Reluctantly, I nod. Clara said that military dittos come packed with fuel implants, letting a few versions last several days. But that’s still living off storage. Recharging would be quite another matter. A breakthrough, all right.

“How many times … how long can a ditto … ?”

“Be renewed? Well, it depends on wear and tear. As you say, even high-priced blanks have little self-repair capability. Entropy grinds down the unwary. But the chief short-term problem — how to keep a roxbody going one more day at a time — may be solved.”

“A dubious solution,” mutters the umber-colored Queen Irene. “Long-lasting dittos could diverge from their human prototype, making it harder to inload memories. Goals may wander. They might even start caring more about their own survival than how to serve the continuity being that created them.”

I blink, confused by her terminology. Continuity being?

Glancing left, I see her identical sisdit, who remains jacked into a remote terminal, staring at a flatvid screen. Portrayed there, I glimpse over a dozen interchangeable workers, all the same unique crimson shade, swarming around a huge, pale figure, like worker bees jostling around -

Ah. I get it. Queen Irene. Pallie told me about this, taking dittoing to its next logical stage.
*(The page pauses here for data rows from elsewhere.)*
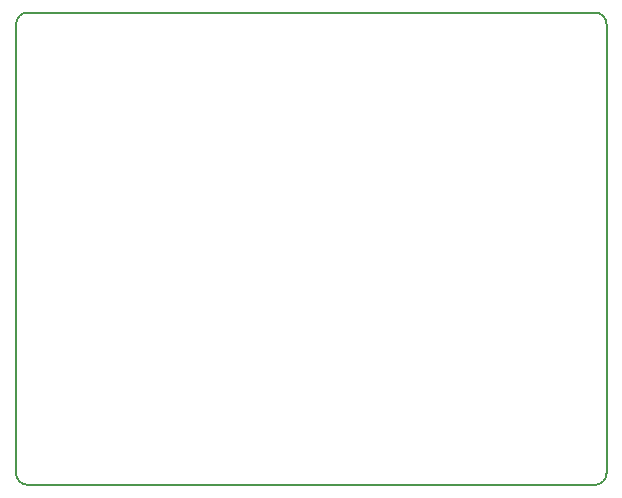
<source format=gko>
G04 Layer_Color=16720538*
%FSAX25Y25*%
%MOIN*%
G70*
G01*
G75*
%ADD40C,0.00787*%
D40*
X0297850Y0253543D02*
G03*
X0293913Y0257480I-0003937J0000000D01*
G01*
X0104937D02*
G03*
X0101000Y0253543I0000000J-0003937D01*
G01*
X0293913Y0100000D02*
G03*
X0297850Y0103937I0000000J0003937D01*
G01*
X0101000D02*
G03*
X0104937Y0100000I0003937J0000000D01*
G01*
X0101000Y0103937D02*
Y0253543D01*
X0104937Y0100000D02*
X0293913D01*
X0297850Y0103937D02*
Y0253543D01*
X0104937Y0257480D02*
X0293913D01*
M02*

</source>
Still, witnessing it makes me shudder.

“There could be other repercussions,” Vic Collins adds. “The whole social contract may be upended, if our suspicions are correct.”

“That’s what we want you to investigate, Mr. Morris,” Gineen Wammaker concludes.

“Are you proposing industrial espionage?” I ask warily.

“No.” She shakes her head. “We don’t seek to steal any technologies, only to verify their existence. That much is perfectly legal. With confirmation, we can then sue Universal Kilns under one of the transparency laws. For hoarding, if nothing else.”

I stare at her. This is preposterous, on about a dozen levels.

“You honor me with your trust, Maestra. But as I told you, tech-sleuthing is just a sideline for me. There are real experts.”